> **EXERCISE PROMPT**: Please return all of the records verbatim, with the pictures omitted.

> **SUPPLIED DATA**:
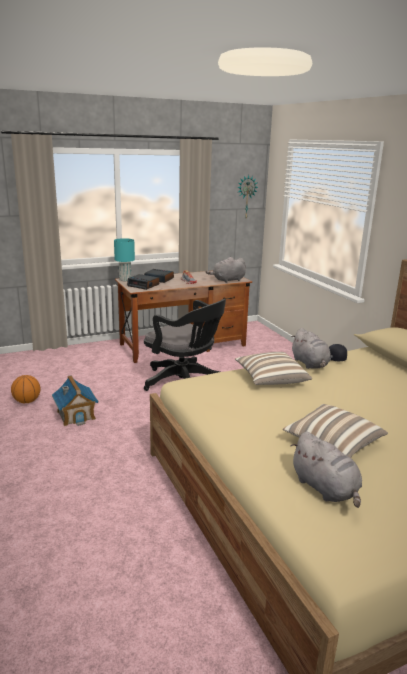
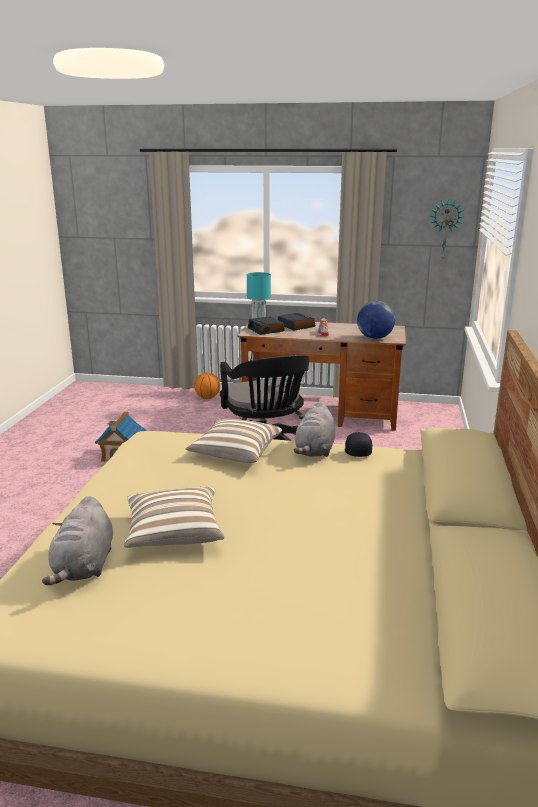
camera: 35 degrees right, 0 degrees up
basketball [11,375,41,403] -> basketball moved to [194,373,220,399]
grey plush toy [205,257,246,283] -> globe [357,301,395,339]

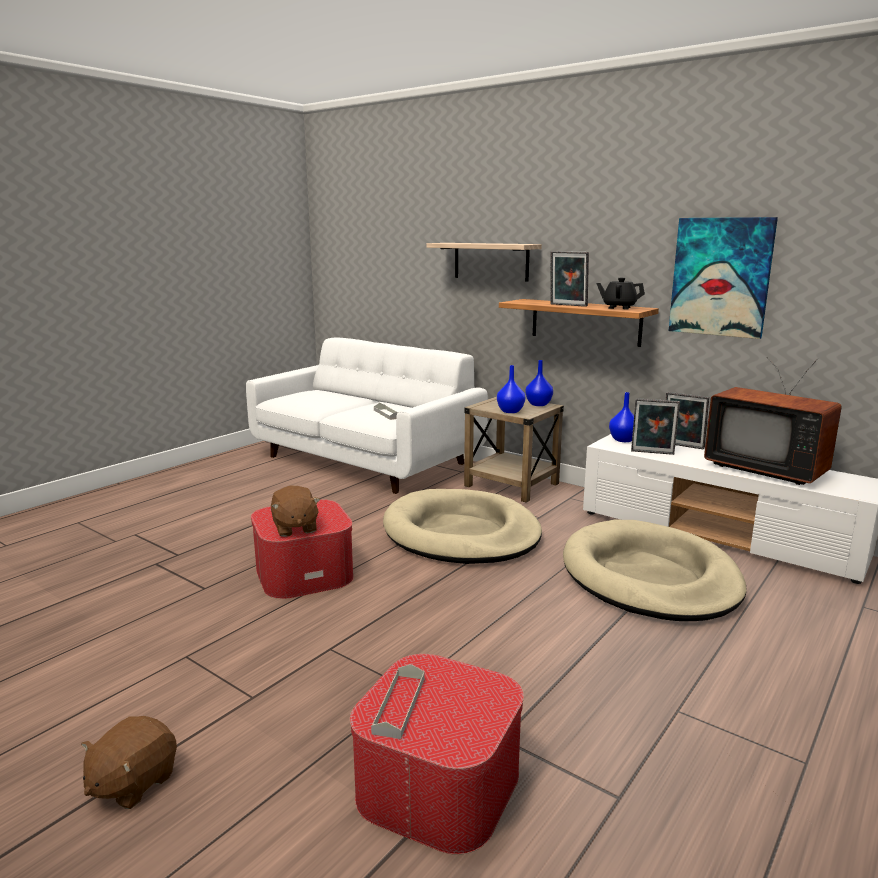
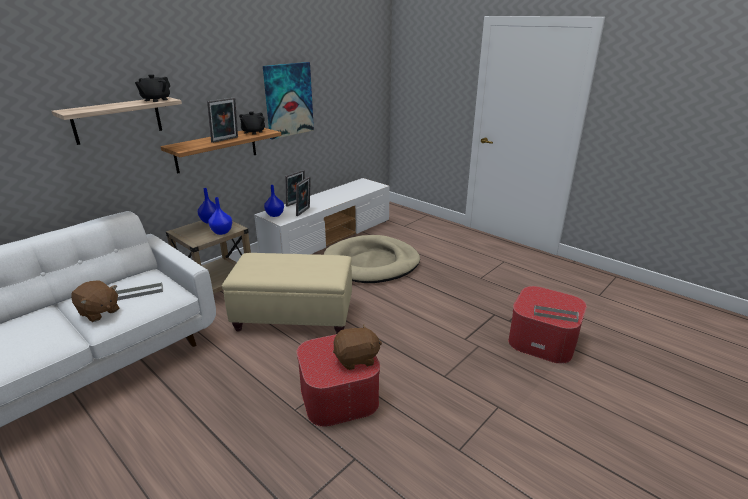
camera: 85 degrees left, 10 degrees up
brown plush toy [81,716,177,809] -> brown plush toy moved to [71,280,119,322]
beige dog bed [383,489,542,564] -> beige ottoman [222,253,352,334]
television [704,357,842,485] -> none
none -> black teapot [135,74,170,102]

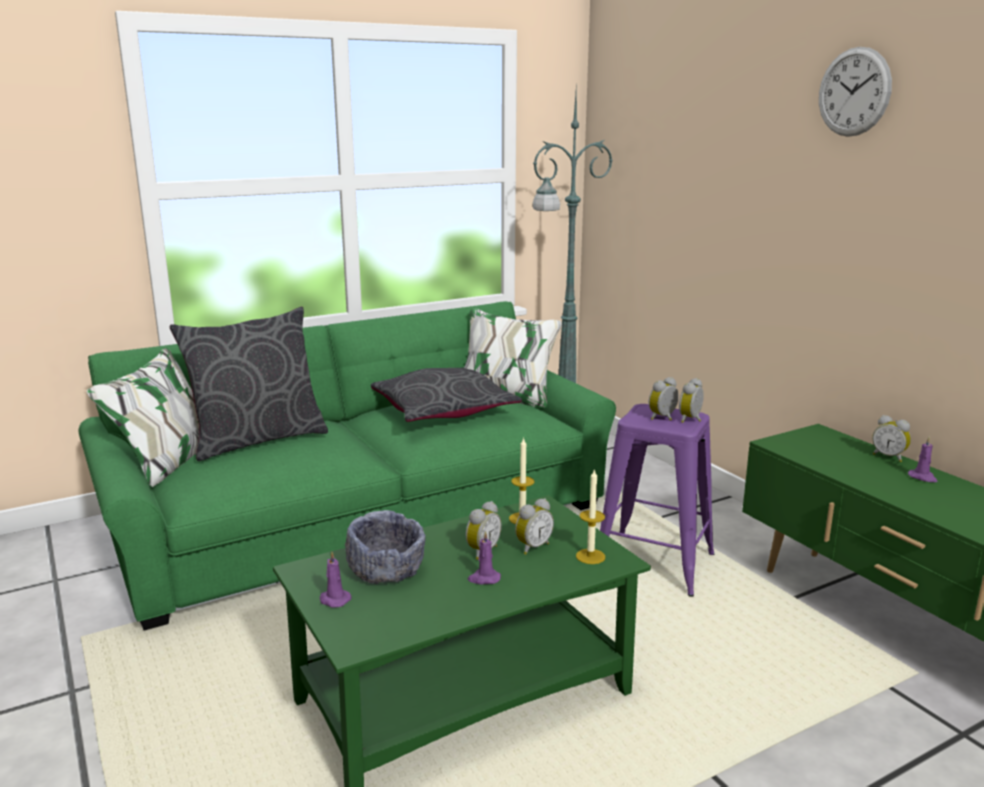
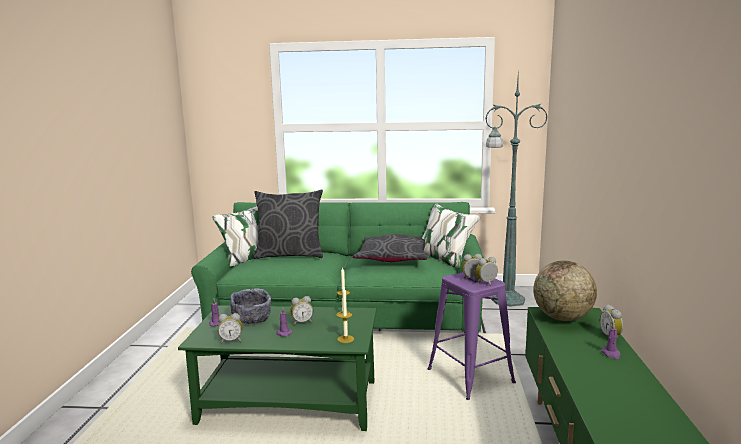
camera: 35 degrees right, 5 degrees down
alarm clock [515,498,554,555] -> alarm clock moved to [218,313,243,344]
wall clock [819,47,892,137] -> none
none -> globe [533,260,597,321]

> **EXERCISE ANSWER**:
camera: 35 degrees right, 0 degrees up
basketball [11,375,41,403] -> basketball moved to [194,373,220,399]
grey plush toy [205,257,246,283] -> globe [357,301,395,339]

camera: 85 degrees left, 10 degrees up
brown plush toy [81,716,177,809] -> brown plush toy moved to [71,280,119,322]
beige dog bed [383,489,542,564] -> beige ottoman [222,253,352,334]
television [704,357,842,485] -> none
none -> black teapot [135,74,170,102]

camera: 35 degrees right, 5 degrees down
alarm clock [515,498,554,555] -> alarm clock moved to [218,313,243,344]
wall clock [819,47,892,137] -> none
none -> globe [533,260,597,321]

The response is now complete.